### Problem description
Every record should be copied exactly, except that pictures are to be omitted.

Page images and extracted text
------------

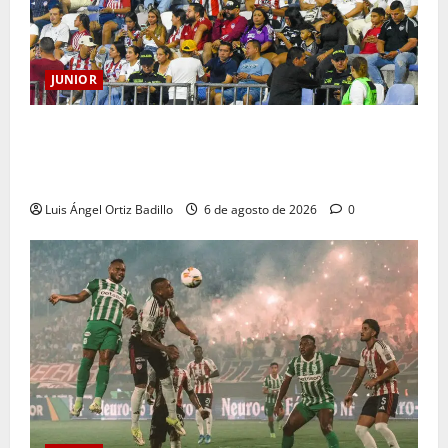
JUNIOR
Junior confirmó la boletería para el partido ante
Deportivo Pereira: Norte seguirá cerrada por
sanción
Luis Ángel Ortiz Badillo
6 de agosto de 2026
0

------------

### Response area
JUNIOR
Junior confirmó la boletería para el partido ante
Deportivo Pereira: Norte seguirá cerrada por
sanción
Luis Ángel Ortiz Badillo
6 de agosto de 2026
0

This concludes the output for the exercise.